Fansmitter malware steals data through a computer's cooling fans
Binary data can be modulated and transmitted over these audio signals to a remote microphone.
Researchers at Ben-Gurion University of the Negev Cyber Security Research Center have created malware, called Fansmitter, that can hack an air-gapped computer by manipulating the speed of its CPU and chassis cooling fan to create sound signals that are picked up by a smartphone's microphone.
Creating a scenario where this hack can work requires several prerequisite steps, the researchers wrote. Essentially what is done is the malware sets up the computer's fan to act like a transmitter, while the smartphone acts as a receiver. The researchers said the air-gapped target computer first has to be physically compromised. They cited the Stuxnet attack – when a USB drive was reportedly used to deploy the malware that then attacked machinery at an Iranian nuclear facility – as one example of how this could be accomplished.
The smartphone must also be hacked prior to the attack enabling it to receive the data.

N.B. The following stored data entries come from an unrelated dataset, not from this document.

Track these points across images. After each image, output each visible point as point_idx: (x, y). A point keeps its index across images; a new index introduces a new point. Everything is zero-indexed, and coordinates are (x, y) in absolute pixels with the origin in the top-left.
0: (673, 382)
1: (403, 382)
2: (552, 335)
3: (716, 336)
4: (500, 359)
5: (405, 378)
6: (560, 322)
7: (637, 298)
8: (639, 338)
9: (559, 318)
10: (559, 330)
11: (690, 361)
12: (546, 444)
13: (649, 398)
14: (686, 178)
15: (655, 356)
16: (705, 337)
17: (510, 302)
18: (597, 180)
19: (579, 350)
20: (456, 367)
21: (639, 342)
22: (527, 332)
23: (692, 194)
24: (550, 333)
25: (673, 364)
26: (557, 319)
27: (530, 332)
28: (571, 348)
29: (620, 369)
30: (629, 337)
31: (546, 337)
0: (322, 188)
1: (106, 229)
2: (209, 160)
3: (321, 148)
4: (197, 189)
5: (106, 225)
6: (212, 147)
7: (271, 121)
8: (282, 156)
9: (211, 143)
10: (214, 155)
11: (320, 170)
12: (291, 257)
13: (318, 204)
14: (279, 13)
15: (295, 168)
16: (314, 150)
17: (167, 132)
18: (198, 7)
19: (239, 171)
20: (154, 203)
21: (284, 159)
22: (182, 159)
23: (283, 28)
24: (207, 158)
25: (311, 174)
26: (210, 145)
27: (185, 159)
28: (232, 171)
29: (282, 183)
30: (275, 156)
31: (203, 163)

In addition, it must be located within 24 feet of the target computer.
The computer then gathers the desired data which is modulated and transmitted using the acoustic sound waves emitted from the computer's cooling fan, created by running it faster or slower. This information is “heard” by the hacked smartphone, decoded and transmitted to the hacker.

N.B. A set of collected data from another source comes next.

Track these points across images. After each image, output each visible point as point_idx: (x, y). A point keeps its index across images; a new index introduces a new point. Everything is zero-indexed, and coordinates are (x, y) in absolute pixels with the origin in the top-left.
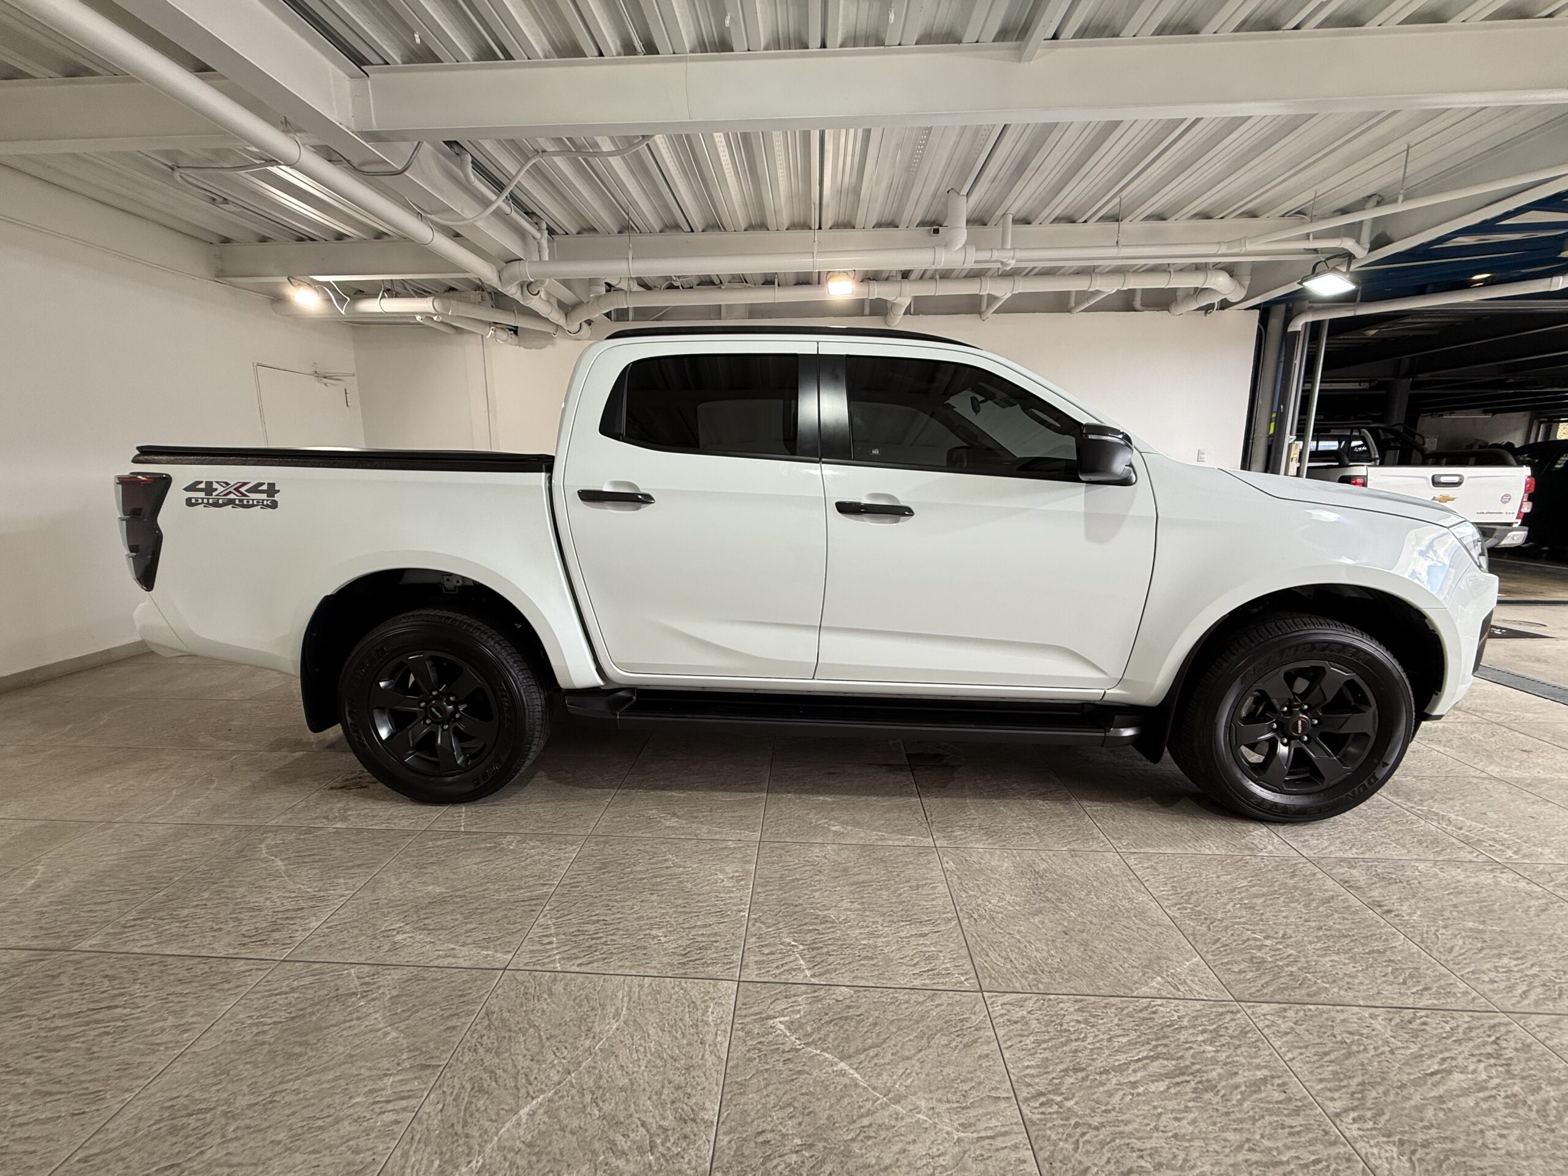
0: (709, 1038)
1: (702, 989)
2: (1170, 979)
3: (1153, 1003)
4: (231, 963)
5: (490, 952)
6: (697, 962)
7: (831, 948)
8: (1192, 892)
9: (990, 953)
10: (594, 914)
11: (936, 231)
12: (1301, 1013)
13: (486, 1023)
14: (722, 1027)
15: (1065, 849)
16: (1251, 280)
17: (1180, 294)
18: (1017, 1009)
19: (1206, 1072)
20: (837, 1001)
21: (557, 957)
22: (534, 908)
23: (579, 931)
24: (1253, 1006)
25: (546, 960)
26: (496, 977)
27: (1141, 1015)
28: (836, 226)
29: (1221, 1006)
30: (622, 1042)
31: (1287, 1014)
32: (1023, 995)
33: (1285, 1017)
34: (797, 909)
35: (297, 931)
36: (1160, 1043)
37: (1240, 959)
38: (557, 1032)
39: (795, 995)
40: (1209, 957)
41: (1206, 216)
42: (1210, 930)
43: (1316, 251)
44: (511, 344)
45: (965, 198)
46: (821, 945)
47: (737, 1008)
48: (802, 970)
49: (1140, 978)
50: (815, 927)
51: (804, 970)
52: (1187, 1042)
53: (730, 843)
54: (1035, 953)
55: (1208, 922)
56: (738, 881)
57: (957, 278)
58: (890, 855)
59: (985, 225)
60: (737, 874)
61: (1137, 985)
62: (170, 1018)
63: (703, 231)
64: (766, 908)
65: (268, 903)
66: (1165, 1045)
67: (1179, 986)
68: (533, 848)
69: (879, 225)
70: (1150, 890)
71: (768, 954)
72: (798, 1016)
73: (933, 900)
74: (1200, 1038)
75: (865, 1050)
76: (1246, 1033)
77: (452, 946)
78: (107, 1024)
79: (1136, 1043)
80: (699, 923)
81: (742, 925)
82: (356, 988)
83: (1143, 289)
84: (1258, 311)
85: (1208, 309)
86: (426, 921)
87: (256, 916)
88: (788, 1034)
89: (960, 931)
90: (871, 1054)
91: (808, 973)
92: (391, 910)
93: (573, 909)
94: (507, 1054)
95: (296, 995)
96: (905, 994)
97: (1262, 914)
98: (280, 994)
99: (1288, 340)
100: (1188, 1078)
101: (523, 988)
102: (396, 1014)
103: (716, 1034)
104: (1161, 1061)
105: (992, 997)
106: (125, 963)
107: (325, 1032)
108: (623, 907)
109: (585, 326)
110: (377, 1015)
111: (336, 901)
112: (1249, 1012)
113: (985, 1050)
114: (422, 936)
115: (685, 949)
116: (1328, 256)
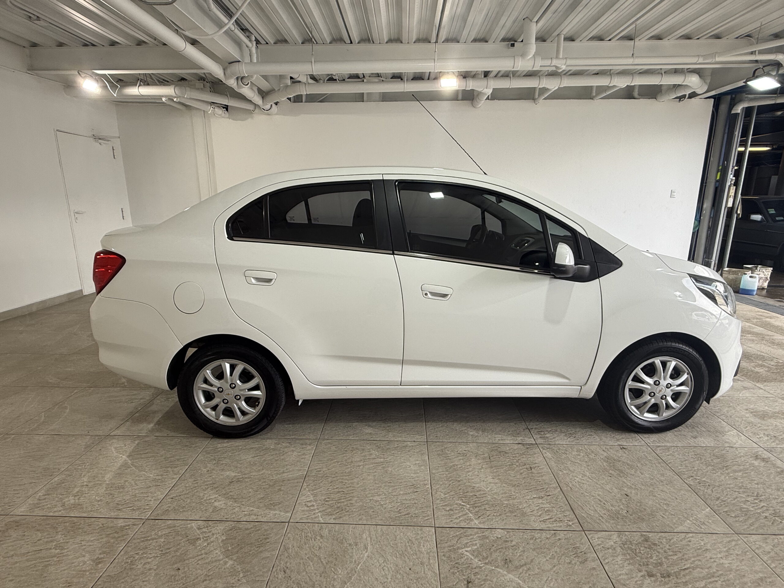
0: (425, 560)
1: (414, 532)
2: (695, 522)
3: (687, 536)
4: (115, 520)
5: (276, 512)
6: (407, 516)
7: (487, 506)
8: (698, 469)
9: (584, 507)
10: (335, 488)
11: (513, 45)
12: (776, 541)
13: (286, 555)
14: (431, 554)
15: (616, 444)
16: (711, 80)
17: (663, 88)
18: (608, 541)
19: (727, 575)
20: (497, 538)
21: (319, 514)
22: (296, 484)
23: (329, 498)
24: (747, 537)
25: (313, 516)
26: (285, 527)
27: (681, 543)
28: (447, 40)
29: (728, 537)
30: (373, 565)
31: (768, 541)
32: (609, 533)
33: (767, 543)
34: (460, 483)
35: (151, 500)
36: (696, 559)
37: (734, 509)
38: (331, 559)
39: (471, 535)
40: (716, 508)
41: (687, 37)
42: (713, 491)
43: (757, 61)
44: (224, 118)
45: (535, 24)
46: (480, 505)
47: (438, 543)
48: (472, 520)
49: (677, 521)
50: (473, 494)
51: (472, 519)
52: (711, 558)
53: (409, 443)
54: (611, 507)
55: (711, 488)
56: (420, 466)
57: (519, 76)
58: (510, 450)
59: (545, 41)
60: (417, 462)
61: (676, 525)
62: (87, 555)
63: (358, 43)
64: (441, 483)
65: (127, 484)
66: (700, 560)
67: (701, 525)
68: (286, 447)
69: (475, 40)
70: (673, 468)
71: (449, 511)
72: (476, 547)
73: (542, 476)
74: (719, 556)
75: (522, 566)
76: (745, 553)
77: (252, 509)
78: (48, 560)
79: (682, 559)
80: (401, 493)
81: (429, 494)
82: (199, 535)
83: (640, 85)
84: (713, 100)
85: (681, 98)
86: (231, 494)
87: (122, 492)
88: (473, 558)
89: (562, 494)
90: (525, 569)
91: (477, 522)
92: (207, 487)
93: (321, 484)
94: (304, 573)
95: (162, 540)
96: (538, 533)
97: (742, 482)
98: (153, 539)
99: (732, 119)
100: (716, 579)
101: (303, 534)
102: (228, 550)
103: (429, 559)
104: (698, 569)
105: (590, 534)
106: (48, 522)
107: (187, 562)
108: (352, 483)
109: (274, 105)
110: (217, 551)
111: (170, 482)
112: (745, 540)
113: (594, 564)
114: (231, 503)
115: (397, 508)
116: (765, 64)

“We show that software can regulate the internal fan's speed in order to control the acoustic waveform emitted from a computer,” the report said. "Binary data can be modulated and transmitted over these audio signals to a remote microphone."
The process is time-consuming with the fan only able to transmit the data at 15 bits per minute.
Fansmitter was successfully tested in a normal work environment with ambient background noises being generated by an air conditioning system, several other computer workstations and people.